2. Correlation of the error term across observations

• This caused by a correlation between the error term across observations.
• This would not normally happen if our sample is randomly selected from a population.
• However, many times our sampling is only partially random: we can we observing the same entity repeatedly over time and hence “serial”“ correlation is induced in the regression.

• Another situation in which this happens is if we focus on sampling on a geographic unit.
• To fix this problem we will discuss how to compute standard errors that are robust to both heteroskedasticity and serial correlation when we discuss panel data.

• To assess whether a study is externally valid (can be generalized to other populations) it is useful to have multiple studies from different population
• To assess the external validity of the California school districts study we can compare it to another study conducted in Massachusetts, based on standardized test results for fourth graders in 220 public school districts.
• Since the populations and the settings are broadly similar, finding similar results in the Massachusetts study would provide evidence of external validity.

What we found in the California study

• Controlling for student background characteristics reduced the coefficient on \( STR \) from -2.28 to -0.73.
• The coefficient on \( STR \) was found to be significant at the 1% level after controlling for student background and school district economic characteristics.
• The effect of \( STR \) did not depend in an important way on the percentage of English learners.
• There is evidence that the relationship between \( STR \) and \( TestScore \) is nonlinear.
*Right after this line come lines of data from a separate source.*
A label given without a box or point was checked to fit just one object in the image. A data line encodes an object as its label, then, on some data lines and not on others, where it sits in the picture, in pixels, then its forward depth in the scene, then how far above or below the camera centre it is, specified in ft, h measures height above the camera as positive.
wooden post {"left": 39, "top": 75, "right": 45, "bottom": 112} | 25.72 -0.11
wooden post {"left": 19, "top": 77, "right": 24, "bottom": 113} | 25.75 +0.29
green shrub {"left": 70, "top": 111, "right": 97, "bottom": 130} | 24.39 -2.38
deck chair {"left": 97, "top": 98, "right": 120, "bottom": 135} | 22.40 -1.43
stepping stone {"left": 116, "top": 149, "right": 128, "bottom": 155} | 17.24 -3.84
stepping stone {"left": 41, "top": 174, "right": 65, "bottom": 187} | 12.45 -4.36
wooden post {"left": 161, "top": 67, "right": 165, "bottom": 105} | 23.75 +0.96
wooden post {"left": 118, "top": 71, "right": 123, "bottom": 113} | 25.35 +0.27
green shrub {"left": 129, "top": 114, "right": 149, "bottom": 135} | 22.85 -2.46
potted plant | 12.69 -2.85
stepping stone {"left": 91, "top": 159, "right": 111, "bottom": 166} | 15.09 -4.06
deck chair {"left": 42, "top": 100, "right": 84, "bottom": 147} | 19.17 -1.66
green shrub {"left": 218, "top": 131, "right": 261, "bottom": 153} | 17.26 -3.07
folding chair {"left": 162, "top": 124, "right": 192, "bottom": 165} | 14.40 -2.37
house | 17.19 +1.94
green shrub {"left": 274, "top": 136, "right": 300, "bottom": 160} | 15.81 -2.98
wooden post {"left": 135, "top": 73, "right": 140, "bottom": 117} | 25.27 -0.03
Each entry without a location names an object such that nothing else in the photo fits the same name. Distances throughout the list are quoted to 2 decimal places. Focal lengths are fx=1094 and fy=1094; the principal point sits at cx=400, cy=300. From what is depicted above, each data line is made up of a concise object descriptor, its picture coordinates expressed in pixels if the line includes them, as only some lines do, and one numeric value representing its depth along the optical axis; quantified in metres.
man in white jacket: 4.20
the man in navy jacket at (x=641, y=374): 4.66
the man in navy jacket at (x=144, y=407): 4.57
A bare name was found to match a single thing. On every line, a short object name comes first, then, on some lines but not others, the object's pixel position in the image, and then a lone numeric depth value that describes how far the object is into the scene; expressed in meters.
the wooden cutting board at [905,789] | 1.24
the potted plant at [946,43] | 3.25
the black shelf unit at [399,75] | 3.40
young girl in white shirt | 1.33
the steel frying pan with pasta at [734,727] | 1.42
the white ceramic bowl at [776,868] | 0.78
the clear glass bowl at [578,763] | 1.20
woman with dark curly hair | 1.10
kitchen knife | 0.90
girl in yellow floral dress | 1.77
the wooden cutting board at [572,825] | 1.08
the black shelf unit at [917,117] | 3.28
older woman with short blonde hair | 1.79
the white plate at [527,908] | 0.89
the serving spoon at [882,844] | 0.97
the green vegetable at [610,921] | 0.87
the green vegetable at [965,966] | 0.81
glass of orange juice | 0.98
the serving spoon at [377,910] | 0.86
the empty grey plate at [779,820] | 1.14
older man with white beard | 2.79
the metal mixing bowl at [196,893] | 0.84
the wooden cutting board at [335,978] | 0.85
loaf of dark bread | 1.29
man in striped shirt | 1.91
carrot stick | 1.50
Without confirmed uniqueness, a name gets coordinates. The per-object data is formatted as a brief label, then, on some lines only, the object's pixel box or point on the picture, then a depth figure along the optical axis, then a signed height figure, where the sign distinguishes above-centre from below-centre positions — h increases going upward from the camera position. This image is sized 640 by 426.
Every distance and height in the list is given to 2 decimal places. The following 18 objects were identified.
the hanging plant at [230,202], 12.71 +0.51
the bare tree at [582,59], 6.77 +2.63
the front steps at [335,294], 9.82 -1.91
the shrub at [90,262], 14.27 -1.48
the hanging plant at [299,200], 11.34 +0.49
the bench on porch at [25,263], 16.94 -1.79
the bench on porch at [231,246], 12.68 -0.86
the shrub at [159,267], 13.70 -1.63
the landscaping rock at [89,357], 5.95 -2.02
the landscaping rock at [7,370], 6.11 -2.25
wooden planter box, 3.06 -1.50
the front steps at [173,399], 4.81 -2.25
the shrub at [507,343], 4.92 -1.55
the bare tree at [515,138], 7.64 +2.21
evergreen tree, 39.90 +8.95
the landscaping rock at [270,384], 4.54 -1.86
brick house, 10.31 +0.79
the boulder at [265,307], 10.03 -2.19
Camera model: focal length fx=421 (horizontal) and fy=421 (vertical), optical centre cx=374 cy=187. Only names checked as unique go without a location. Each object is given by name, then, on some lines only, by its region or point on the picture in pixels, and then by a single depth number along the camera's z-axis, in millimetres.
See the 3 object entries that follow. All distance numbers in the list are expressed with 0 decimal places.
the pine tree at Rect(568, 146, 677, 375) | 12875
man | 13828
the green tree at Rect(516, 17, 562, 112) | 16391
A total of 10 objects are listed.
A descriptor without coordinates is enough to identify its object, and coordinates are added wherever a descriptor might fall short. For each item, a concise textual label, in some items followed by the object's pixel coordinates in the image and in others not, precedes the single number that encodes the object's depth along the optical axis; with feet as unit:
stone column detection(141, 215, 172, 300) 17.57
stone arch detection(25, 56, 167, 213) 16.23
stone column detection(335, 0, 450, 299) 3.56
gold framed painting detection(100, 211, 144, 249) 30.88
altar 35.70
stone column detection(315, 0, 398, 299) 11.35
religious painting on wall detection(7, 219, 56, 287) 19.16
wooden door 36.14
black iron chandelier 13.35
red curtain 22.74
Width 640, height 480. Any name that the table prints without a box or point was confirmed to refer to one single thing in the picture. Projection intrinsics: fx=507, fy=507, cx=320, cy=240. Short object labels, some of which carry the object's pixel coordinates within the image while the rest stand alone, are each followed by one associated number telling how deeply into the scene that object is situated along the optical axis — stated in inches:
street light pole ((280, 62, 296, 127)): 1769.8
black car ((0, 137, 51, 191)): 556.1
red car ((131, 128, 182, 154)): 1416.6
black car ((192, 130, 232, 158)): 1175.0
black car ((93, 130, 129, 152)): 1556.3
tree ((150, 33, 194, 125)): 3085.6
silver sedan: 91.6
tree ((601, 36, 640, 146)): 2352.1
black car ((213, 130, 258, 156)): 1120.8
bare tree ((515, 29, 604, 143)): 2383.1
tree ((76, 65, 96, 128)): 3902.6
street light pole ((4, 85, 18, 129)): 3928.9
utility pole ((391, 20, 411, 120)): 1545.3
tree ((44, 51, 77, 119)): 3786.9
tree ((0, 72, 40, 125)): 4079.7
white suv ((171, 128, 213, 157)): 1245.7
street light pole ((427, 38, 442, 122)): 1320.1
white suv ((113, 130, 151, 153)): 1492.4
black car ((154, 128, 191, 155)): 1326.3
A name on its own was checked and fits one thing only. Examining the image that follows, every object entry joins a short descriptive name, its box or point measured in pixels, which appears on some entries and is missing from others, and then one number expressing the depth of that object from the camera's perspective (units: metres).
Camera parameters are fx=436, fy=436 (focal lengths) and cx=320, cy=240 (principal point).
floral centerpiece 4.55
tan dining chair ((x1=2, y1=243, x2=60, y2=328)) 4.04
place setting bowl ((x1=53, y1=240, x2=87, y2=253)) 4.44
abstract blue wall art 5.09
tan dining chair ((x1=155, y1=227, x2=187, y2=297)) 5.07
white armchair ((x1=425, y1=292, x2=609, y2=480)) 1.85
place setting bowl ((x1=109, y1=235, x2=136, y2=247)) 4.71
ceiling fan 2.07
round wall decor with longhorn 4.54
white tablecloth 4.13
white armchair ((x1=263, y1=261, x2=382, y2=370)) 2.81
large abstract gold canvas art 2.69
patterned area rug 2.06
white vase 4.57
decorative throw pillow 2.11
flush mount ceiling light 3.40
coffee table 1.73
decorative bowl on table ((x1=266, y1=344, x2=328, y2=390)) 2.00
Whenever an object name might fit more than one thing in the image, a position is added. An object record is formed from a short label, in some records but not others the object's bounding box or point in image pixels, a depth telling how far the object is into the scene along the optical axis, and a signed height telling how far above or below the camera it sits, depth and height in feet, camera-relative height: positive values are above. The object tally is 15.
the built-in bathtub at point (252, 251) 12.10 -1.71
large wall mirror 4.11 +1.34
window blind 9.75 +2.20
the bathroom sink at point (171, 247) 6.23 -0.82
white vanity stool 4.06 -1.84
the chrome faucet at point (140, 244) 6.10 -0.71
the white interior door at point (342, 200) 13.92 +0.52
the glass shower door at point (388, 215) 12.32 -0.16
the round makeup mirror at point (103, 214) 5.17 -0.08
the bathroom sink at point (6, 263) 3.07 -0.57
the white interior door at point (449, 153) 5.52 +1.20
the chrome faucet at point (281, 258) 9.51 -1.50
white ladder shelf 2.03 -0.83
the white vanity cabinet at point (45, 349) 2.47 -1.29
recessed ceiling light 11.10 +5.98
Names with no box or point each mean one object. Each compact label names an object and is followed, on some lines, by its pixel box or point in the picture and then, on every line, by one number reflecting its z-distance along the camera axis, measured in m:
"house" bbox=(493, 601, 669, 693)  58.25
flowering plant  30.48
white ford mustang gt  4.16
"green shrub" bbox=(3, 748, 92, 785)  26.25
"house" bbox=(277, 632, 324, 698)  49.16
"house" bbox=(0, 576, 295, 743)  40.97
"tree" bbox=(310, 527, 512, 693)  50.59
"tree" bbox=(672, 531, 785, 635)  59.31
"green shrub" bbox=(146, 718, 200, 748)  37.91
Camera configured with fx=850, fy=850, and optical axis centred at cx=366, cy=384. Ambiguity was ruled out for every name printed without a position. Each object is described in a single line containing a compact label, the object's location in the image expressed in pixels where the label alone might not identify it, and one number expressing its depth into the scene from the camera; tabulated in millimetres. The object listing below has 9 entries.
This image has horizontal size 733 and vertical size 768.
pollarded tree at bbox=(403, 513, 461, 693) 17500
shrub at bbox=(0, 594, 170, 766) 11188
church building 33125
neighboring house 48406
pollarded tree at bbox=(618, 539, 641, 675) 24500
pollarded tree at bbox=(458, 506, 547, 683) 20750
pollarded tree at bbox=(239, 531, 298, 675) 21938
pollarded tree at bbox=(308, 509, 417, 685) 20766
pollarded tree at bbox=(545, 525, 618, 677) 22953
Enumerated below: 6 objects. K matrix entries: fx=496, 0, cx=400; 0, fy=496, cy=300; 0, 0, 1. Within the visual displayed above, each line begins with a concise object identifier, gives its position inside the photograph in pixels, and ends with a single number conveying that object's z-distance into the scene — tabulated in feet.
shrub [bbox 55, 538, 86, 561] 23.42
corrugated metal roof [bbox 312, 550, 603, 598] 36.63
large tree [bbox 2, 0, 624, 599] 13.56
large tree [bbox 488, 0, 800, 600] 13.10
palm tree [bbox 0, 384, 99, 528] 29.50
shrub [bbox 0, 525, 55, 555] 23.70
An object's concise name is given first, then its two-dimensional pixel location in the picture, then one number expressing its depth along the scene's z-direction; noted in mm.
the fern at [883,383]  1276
• A similar dramatic reduction in the coefficient on \( STR \) is observed on controlling for background characteristics.
• The coefficient on \( STR \) is significant at the 5\% level. This could be because the sample size is larger in the California study.
• No significant difference is found on interacting with the percentage of English learners.
• We are not able to reject the hypothesis that the relationship between \( STR \) and \( TestScore \) is linear.

Threats to consider

• Omitted variable bias
• Functional form
• Errors-in-variables
• Selection
• Simultaneous causality
• Heteroskedasticity and correlation of the error term

• Study controls for student and district background characteristics.
• Possible OVB can still exist if some unobserved factor is correlated with \( STR \) (e.g. teacher quality)
• An experiment would be one possible way to remove all doubt about OVB

Different nonlinear functional forms were considered but none were found to be significant. Further forms could be considered but the analysis so far suggests that this regression is not sensitive to nonlinear specifications.

• \( STR \) is possibly inaccurate since students move between districts and therefore it does not accurately measure the real \( STR \) on taking the standardized tests.
• Another variable with potential measurement error is average district income. It was obtained from the 1990 census data, but all other variables are from 1998 (Mass.) or 1999 (California). Economic composition of the districts could have changed substantially over this time.

The surveys' data covers all public schools in their respective states, so it is unlikely that there is a problem with selection.

We would observe this problem is there was some reverse causality between test scores and \( STR \), possibly due to some policy. No such policy was in place at the time of studies (some court cases in California have since then led such a mechanism).

• Heteroskedasticity robust standard errors are used, so heteroskedasticity should not pose a problem.
• Since all observations are from the same state, there is possibly some effect that state specific that is correlated across observations.